====== Text under study
Our activities in this field deal with the modeling of natural biocomposites like nacre which are formed by the crystallization of calcium carbonate assisted by an organic matrix made of proteins and polysaccharides. A starting point is the understanding of how an organic monolayer is able to induce such a crystallisation and what are the main relevant parameters to master (see our review paper in the Bulletin de la Société Française de Physique, 2006). A way of tackling this difficult problem is to start with model peptides able, like their natural counterparts in nacre, to self-assemble in ß-sheets at an air-water interface. These peptides present a great deal of similarity with amyloid peptides, those molecules which may fold anomalously in the body, causing serious pathologies like Alzheimer's or Parkinson's. We chose such a peptide and studied in detail how it self-assemble at an air-water interface where it does not form fibers like in  bulk, but self-assemble under the form of 2D crystalline structures (Crystalline Amyloid Structures at Interfaces by Lepere M, Chevallard C, Brezesinski G, et al., ANGEWANDTE CHEMIE-INTERNATIONAL EDITION   Volume: 48   Issue: 27   Pages: 5005-5009  (2009) 10.1002/anie.200900922 ). Crystal growth under such a 2D peptidic assembly was studied in Chevalier, N. R.; Chevallard, C.; Goldmann, M.; Brezesinski, G. & Guenoun, P. (2012), 'CaCO3 Mineralization under beta-Sheet Forming Peptide Monolayers', CRYSTAL GROWTH & DESIGN 12(5), 2299-2305. and showed that epitaxy was not enough to orientate crystals.
============
What needs to be done:
Continue the text on modeling nacre-like biocomposites with peptide monolayers, starting right after its last sentence.
====== Given data
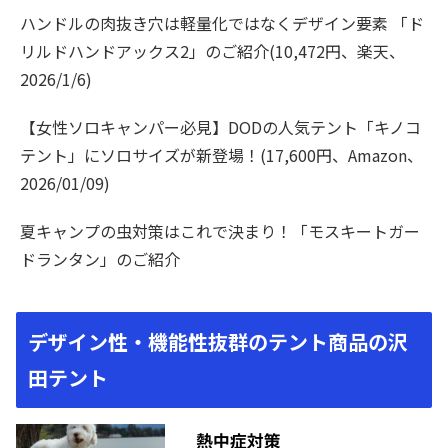
ハンドルの肉抜き穴は軽量化ではなくデザイン要素 「ド
リルドハンドアックス2」のご紹介(10,472円、楽天、
2026/1/6)
【女性ソロキャンパー必見】DODの人気テント「キノコ
テント」にソロサイズが新登場！(17,600円、Amazon、
2026/01/09)
夏キャンプの虫対策はこれで決まり！「モスキートガー
ドランタン」のご紹介
デザイン性・機能性抜群のテント商品の沢
田テント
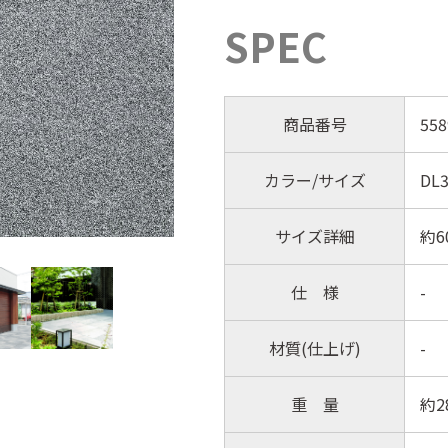
SPEC
商品番号
558
カラー/サイズ
DL
サイズ詳細
約6
仕 様
-
材質(仕上げ)
-
重 量
約2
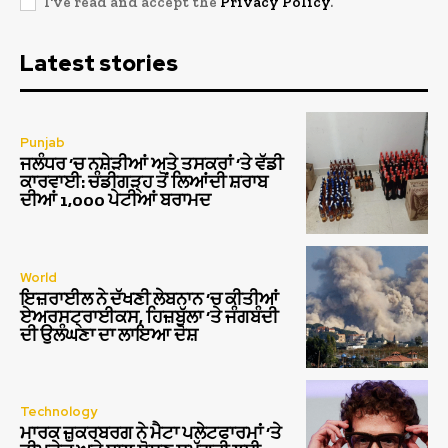
I've read and accept the
Privacy Policy
.
Latest stories
Punjab
ਜਲੰਧਰ ‘ਚ ਨਸ਼ੇੜੀਆਂ ਅਤੇ ਤਸਕਰਾਂ ‘ਤੇ ਵੱਡੀ
ਕਾਰਵਾਈ: ਚੰਡੀਗੜ੍ਹ ਤੋਂ ਲਿਆਂਦੀ ਸ਼ਰਾਬ
ਦੀਆਂ 1,000 ਪੇਟੀਆਂ ਬਰਾਮਦ
World
ਇਜ਼ਰਾਈਲ ਨੇ ਦੱਖਣੀ ਲੇਬਨਾਨ ‘ਚ ਕੀਤੀਆਂ
ਏਅਰਸਟ੍ਰਾਈਕਸ, ਹਿਜ਼ਬੁੱਲਾ ‘ਤੇ ਜੰਗਬੰਦੀ
ਦੀ ਉਲੰਘਣਾ ਦਾ ਲਾਇਆ ਦੋਸ਼
Technology
ਮਾਰਕ ਜ਼ੁਕਰਬਰਗ ਨੇ ਮੈਟਾ ਪਲੇਟਫਾਰਮਾਂ ‘ਤੇ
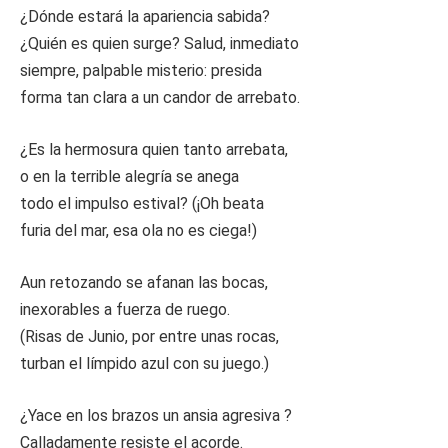
¿Dónde estará la apariencia sabida?
¿Quién es quien surge? Salud, inmediato
siempre, palpable misterio: presida
forma tan clara a un candor de arrebato.
¿Es la hermosura quien tanto arrebata,
o en la terrible alegría se anega
todo el impulso estival? (¡Oh beata
furia del mar, esa ola no es ciega!)
Aun retozando se afanan las bocas,
inexorables a fuerza de ruego.
(Risas de Junio, por entre unas rocas,
turban el límpido azul con su juego.)
¿Yace en los brazos un ansia agresiva ?
Calladamente resiste el acorde.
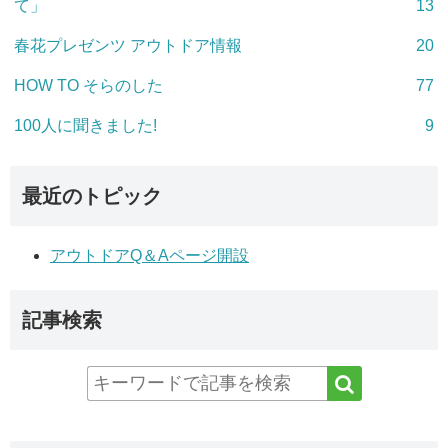
て」
13
春花プレゼンツ アウトドア情報
20
HOW TO そらのした
77
100人に聞きました!
9
最近のトピック
アウトドアQ＆Aページ開設
記事検索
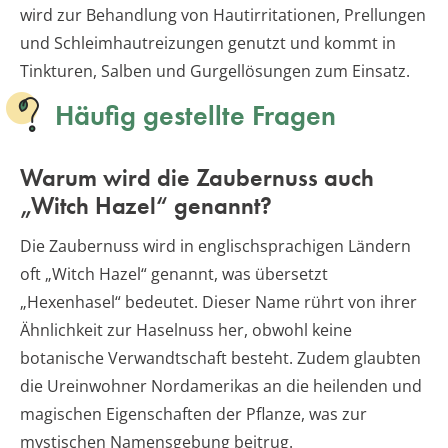
wird zur Behandlung von Hautirritationen, Prellungen
und Schleimhautreizungen genutzt und kommt in
Tinkturen, Salben und Gurgellösungen zum Einsatz.
Häufig gestellte Fragen
Warum wird die Zaubernuss auch
„Witch Hazel“ genannt?
Die Zaubernuss wird in englischsprachigen Ländern
oft „Witch Hazel“ genannt, was übersetzt
„Hexenhasel“ bedeutet. Dieser Name rührt von ihrer
Ähnlichkeit zur Haselnuss her, obwohl keine
botanische Verwandtschaft besteht. Zudem glaubten
die Ureinwohner Nordamerikas an die heilenden und
magischen Eigenschaften der Pflanze, was zur
mystischen Namensgebung beitrug.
============
Written response:
In fact soluble proteins, usually bearing charges, are believed to drive the crystal growth by forming nanometric glassy precursors. This situation can be also found at a larger spatial scale by adding polyelectrolyte like poly(acrylic acid) to the supersaturated calcium  carbonate bath. One then shows that the crystalline growth starts by a first stage where a glassy film forms at hte air -water interface. From this film, crystal islands grow subsequently (Crystalline Calcium Carbonate Thin Film Formation through Interfacial Growth and Crystallization of Amorphous Microdomains, Pecher J, Guenoun P, Chevallard C, CRYSTAL GROWTH & DESIGN   Volume: 9   Issue: 3   Pages: 1306-1311, MAR 2009 0.1021/cg800251t). Soluble extracts from the true nacre of Pinctada  were shown to be also quite efficient to drive the crystal growth to non-classical pathways and eventually form oriented nanodomains that resemble the ones which compose Nacre tablets (Tseng, Y.-H.; Chevallard, C.; Dauphin, Y. & Guenoun, P., CaCO3 nanostructured crystals induced by nacreous organic extracts CRYSTENGCOMM, {2014}, {16}, {561-569}. An on-going approach is to image at the nanoscale how nanodomains are oriented by cohenrent imaging techniques on synchrotron (ANR project Ptyccobio with I. Fresnel (Marseille), V. Chamard coordinator).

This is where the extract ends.